Kimberly-Clark Professional has launched a Healthy Workplace Project designed to increase awareness of the benefits of good hygiene to office-based staff. During health scares the company also offers information to customers to support government advice on maintaining good personal hygiene levels. Links to WHO are included on the KC website and specific products are referred to in this information.
Deborah Freeman, PR and corporate communications manager of Deb, feels that it has become widely accepted for hygiene companies to advocate the use of their own products to ward off health threats. “However, our main aim is to educate people on the importance of learning to adopt good hand hygiene practices so we do not advocate specific products,” she said.
Deb offers information in the learning zone of Deb Group’s website while a Deb Support Package includes education and training materials to raise skincare awareness and encourage appropriate use and compliance. “Latest news is also uploaded on to our site and there are newsfeeds within the learning zone section,” said Freeman.
Hygiene information is also available from the ISSA says Keith Baker, ISSA’s director of European services. “We proactively encourage our members to provide well-researched web content to inform, educate and advise the public,” he said.
Through its alliance partners, ISSA in Europe supports hygiene courses managed by organisations such as BICS International and PIGC (Poland) and is currently championing an initiative in Germany whereby kindergarten children will be taught about hygiene.
The association also steps up its information after an outbreak. “For instance, the recent E.Coli scare in Germany led to ISSA publishing authoritative accounts about good hygiene practices on our European website,” said Baker. “We also update our news feed daily so that any topical issue, such as a pandemic, is quickly identified and information for guidance and help is readily available,” he said.
The association feels that releasing heightened hygiene information following a health scare is completely justified. “ISSA acknowledges that part of its role in promoting its members and their products may lead to a commercial opportunity,” said Baker. “But we would rather that eventuality, than to not provide good and authoritative information on public health and hygiene.”

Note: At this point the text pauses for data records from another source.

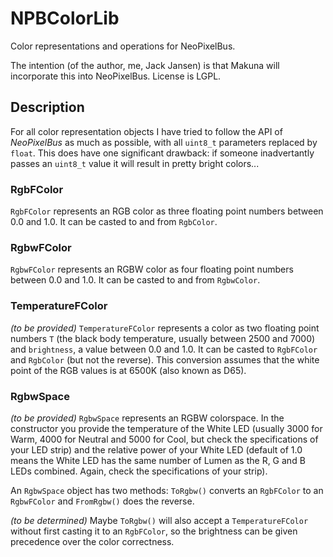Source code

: # NPBColorLib
Color representations and operations for NeoPixelBus.

The intention (of the author, me, Jack Jansen) is that Makuna will incorporate this into NeoPixelBus. License
is LGPL.

## Description

For all color representation objects I have tried to follow the API of _NeoPixelBus_ as much as possible, with all `uint8_t` parameters replaced by `float`. This does have one significant drawback: if someone inadvertantly passes an `uint8_t` value it will result in pretty bright colors...

### RgbFColor

`RgbFColor` represents an RGB color as three floating point numbers between 0.0 and 1.0. It can be casted
to and from `RgbColor`.

### RgbwFColor

`RgbwFColor` represents an RGBW color as four floating point numbers between 0.0 and 1.0. It can be casted
to and from `RgbwColor`.

### TemperatureFColor

_(to be provided)_ `TemperatureFColor` represents a color as two floating point numbers `T` (the black body temperature, usually between 2500 and 7000) and `brightness`, a value between 0.0 and 1.0. It can be casted to `RgbFColor` and `RgbColor` (but not the reverse). This conversion assumes that the white point of the RGB values is at 6500K (also known as D65).

### RgbwSpace

_(to be provided)_ `RgbwSpace` represents an RGBW colorspace. In the constructor you provide the temperature of the White LED (usually 3000 for Warm, 4000 for Neutral and 5000 for Cool, but check the specifications of your LED strip) and the relative power of your White LED (default of 1.0 means the White LED has the same number of Lumen as the R, G and B LEDs combined. Again, check the specifications of your strip).

An `RgbwSpace` object has two methods: `ToRgbw()` converts an `RgbFColor` to an `RgbwFColor` and `FromRgbw()` does the reverse.

_(to be determined)_ Maybe `ToRgbw()` will also accept a `TemperatureFColor` without first casting it to an `RgbFColor`, so the brightness can be given precedence over the color correctness.




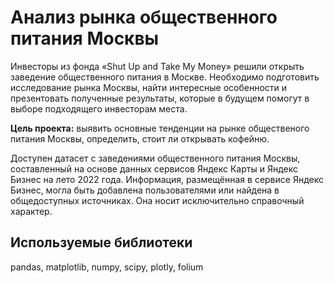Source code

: # Анализ рынка общественного питания Москвы

Инвесторы из фонда «Shut Up and Take My Money» решили открыть заведение общественного питания в Москве. 
Необходимо подготовить исследование рынка Москвы, найти интересные особенности и презентовать полученные результаты, которые в будущем помогут в выборе подходящего инвесторам места.

**Цель проекта:** выявить основные тенденции на рынке общественого питания Москвы, определить, стоит ли открывать кофейню.

Доступен датасет с заведениями общественного питания Москвы, составленный на основе данных сервисов Яндекс Карты и Яндекс Бизнес на лето 2022 года. Информация, размещённая в сервисе Яндекс Бизнес, могла быть добавлена пользователями или найдена в общедоступных источниках. Она носит исключительно справочный характер.

## Используемые библиотеки

pandas, matplotlib, numpy, scipy, plotly, folium
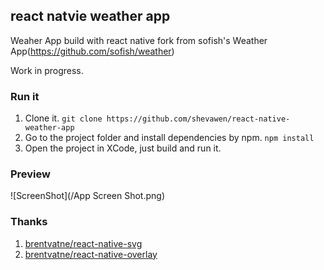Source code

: ## react natvie weather app

Weaher App build with react native fork from sofish's Weather App(https://github.com/sofish/weather)

Work in progress.

### Run it

1. Clone it. `git clone https://github.com/shevawen/react-native-weather-app`
2. Go to the project folder and install dependencies by npm. `npm install`
3. Open the project in XCode, just build and run it.

### Preview

![ScreenShot](/App Screen Shot.png)

### Thanks

1. [brentvatne/react-native-svg](https://github.com/brentvatne/react-native-svg)
2. [brentvatne/react-native-overlay](https://github.com/brentvatne/react-native-overlay)
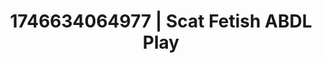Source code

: ---
categories:
- AI lover POV
- AI-generated
- Roleplay fantasies
- Consent-based play
- Body worship
- E-girl erotica
- ASMR
- Cosplay
image: /assets/images/1746634064977.jpg
layout: post
seo:
  description: Featured content with premium ABDL Play, Scat Fetish. HD images available.
  keywords: ABDL Play, Scat Fetish
  og_image: /assets/images/1746634064977.jpg
  schema_type: VisualArtwork
tags:
- ABDL Play
- '#1746634064977'
- Scat Fetish
title: 1746634064977 | Scat Fetish ABDL Play
---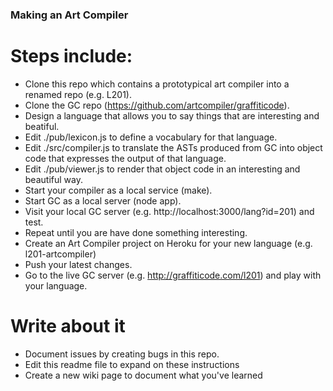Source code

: ### Making an Art Compiler

# Steps include:

* Clone this repo which contains a prototypical art compiler into a renamed repo (e.g. L201).
* Clone the GC repo (https://github.com/artcompiler/graffiticode).
* Design a language that allows you to say things that are interesting and beatiful.
* Edit ./pub/lexicon.js to define a vocabulary for that language.
* Edit ./src/compiler.js to translate the ASTs produced from GC into object code that expresses the output of that language.
* Edit ./pub/viewer.js to render that object code in an interesting and beautiful way.
* Start your compiler as a local service (make).
* Start GC as a local server (node app).
* Visit your local GC server (e.g. http://localhost:3000/lang?id=201) and test.
* Repeat until you are have done something interesting.
* Create an Art Compiler project on Heroku for your new language (e.g. l201-artcompiler)
* Push your latest changes.
* Go to the live GC server (e.g. http://graffiticode.com/l201) and play with your language.

# Write about it

* Document issues by creating bugs in this repo.
* Edit this readme file to expand on these instructions
* Create a new wiki page to document what you've learned
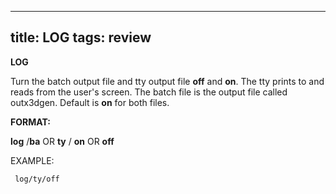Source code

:  ---
 title: LOG
 tags: review
 ---

 **LOG**

  Turn the batch output file and tty output file **off** and **on**.
  The tty prints to and reads from the user's screen. The batch file
  is the output file called outx3dgen. Default is **on** for both
  files.

 **FORMAT:**

  **log** /**ba** OR **ty** / **on** OR **off** 

 EXAMPLE:

     log/ty/off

So, is it ethical for a hygiene company to give out hygiene information following a health scare, or could this be seen as scaremongering?
According to Baker: “All ISSA members sign up to a code of ethics and this includes social responsibility. Providing information and education helps to fulfil that responsibility.”
And SCA’s Alexandra Grubb adds: “I believe it is highly ethical and part of our responsibility to produce useful advice for general health - particularly at times of heightened concern.
“We have the knowledge and the expert sources to enable us to talk credibly to the public about the importance of good hygiene practices. However, the purpose should be to alleviate concern and provide information on how people can reduce the risks to themselves and others rather than increase their anxiety in an attempt to sell more products.”